103-Year-Old Artificial Christmas Tree Sells for Over $4,000
The tree was originally purchased for 8-year-old Dorothy Grant in 1920
A simple 31-inch Christmas tree with 25 branches, 12 berries and 6 small candle holders sold for £3,411 (more than $4,000) at auction on Friday.
Billed as the “humblest Christmas tree in the world,” it exceeded the estimated price of £60 to £80 (roughly $76 to $102), according to Hansons Auctioneers, which attributes the high sum to the “magic of Christmas.”
“It would have been bought for pennies originally, but it’s sold for thousands,” says Charles Hanson, owner of the auction house, in a statement. “That’s astonishing. I think it’s down to the power of nostalgia.”
The tree originally belonged to Dorothy Grant, whose family purchased it for their Leicestershire, England, home in 1920. When she first saw it, the 8-year-old girl was “wildly excited,” per the auction house. She decorated its branches with cotton wool that resembled snow, as baubles were an “extravagance” at the time.
Grant cherished the tree for the rest of her life. When she died at the age of 101 in 2014, her 84-year-old daughter, Shirley Hall, inherited it.
“The seller decided to part with it to honor her mother’s memory and to ensure it survives as a humble reminder of 1920s life—a boom-to-bust decade,” says Hanson. “The Roaring Twenties saw major advances in science and technology. But the decade also brought the Wall Street Crash of 1929 and the Great Depression. Sadly, war, the aftermath of a pandemic and economic instability are still with us. But, then as now, Christmas joy will never be dampened.”
Although it resembles the mass-produced artificial trees sold by the American department store Woolworths, it features red paint on its wooden base that differs from the Woolworths products. Hall suspects the tree might have been purchased from a shop in London.
Some of the first artificial Christmas trees—made using goose feathers that were dyed green—came from Germany in the 19th century, according to the auction house. In the 1920s, Woolworths began selling some of the earliest mass-produced artificial trees, and the British Addis Housewares Company developed the first trees made from brush bristles in 1930.
Grant’s tree isn’t the first sold by Hansons. In recent years, similar historic Christmas trees have fetched much smaller sums. In 2019, for example, a Woolworths tree purchased in Scotland in 1937 sold for £150 (about $190). It had originally belonged to Catherine Smith, who bought it for the Christmas following the birth of her son, James.

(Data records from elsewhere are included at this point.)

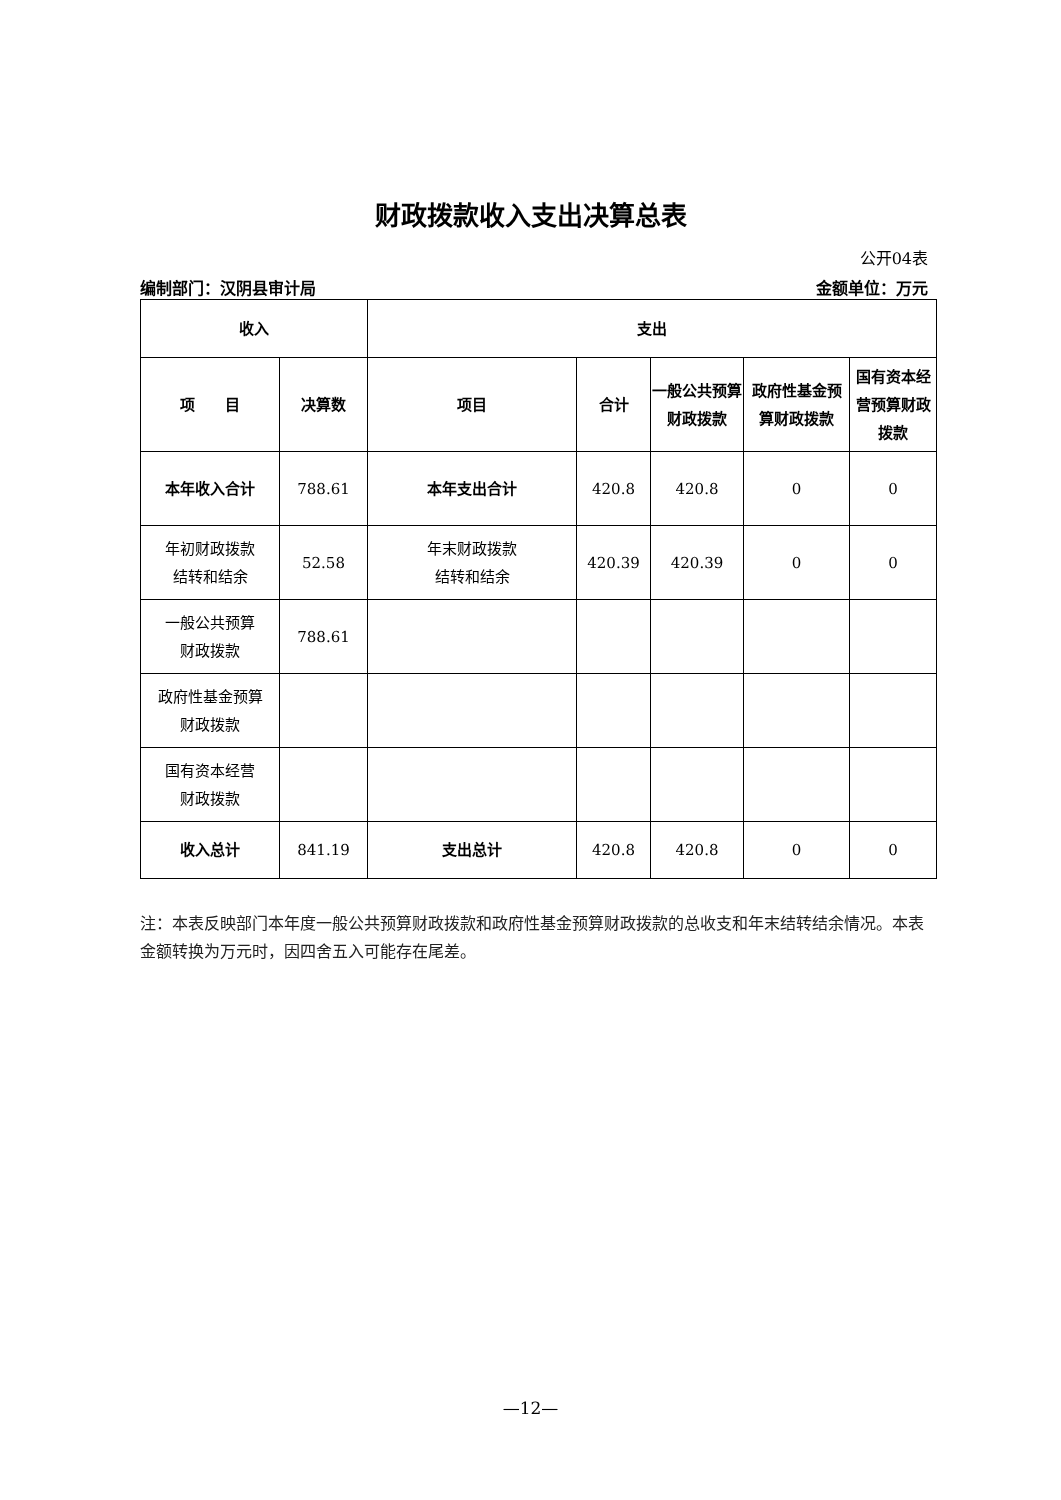财政拨款收入支出决算总表
公开04表
编制部门：汉阴县审计局 金额单位：万元
| 收入 | | 支出 | | | | |
| --- | --- | --- | --- | --- | --- | --- |
| 项 目 | 决算数 | 项目 | 合计 | 一般公共预算财政拨款 | 政府性基金预算财政拨款 | 国有资本经营预算财政拨款 |
| 本年收入合计 | 788.61 | 本年支出合计 | 420.8 | 420.8 | 0 | 0 |
| 年初财政拨款 结转和结余 | 52.58 | 年末财政拨款 结转和结余 | 420.39 | 420.39 | 0 | 0 |
| 一般公共预算 财政拨款 | 788.61 | | | | | |
| 政府性基金预算 财政拨款 | | | | | | |
| 国有资本经营 财政拨款 | | | | | | |
| 收入总计 | 841.19 | 支出总计 | 420.8 | 420.8 | 0 | 0 |
注：本表反映部门本年度一般公共预算财政拨款和政府性基金预算财政拨款的总收支和年末结转结余情况。本表金额转换为万元时，因四舍五入可能存在尾差。
—12—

“Dad grew up as an only child, but his mum did her best to make Christmas special for him,” James’ daughter, Claire Barnett, told the auction house at the time of the sale. “On Christmas day he remembers getting an orange, a shiny penny, a game and some sweets in his sock by the fire.” For many years, the family displayed the tree every Christmas.
Similarly, Grant’s tree “became a staple part of family celebrations for decades,” says Hanson.
“The fact that it brought her such joy is humbling in itself,” he adds. “It reminds us that extravagance and excess are not required to capture the spirit of Christmas. For Dorothy, it was enough to have a tree. The waste-not want-not generations of the past continue to teach us a valuable lesson.”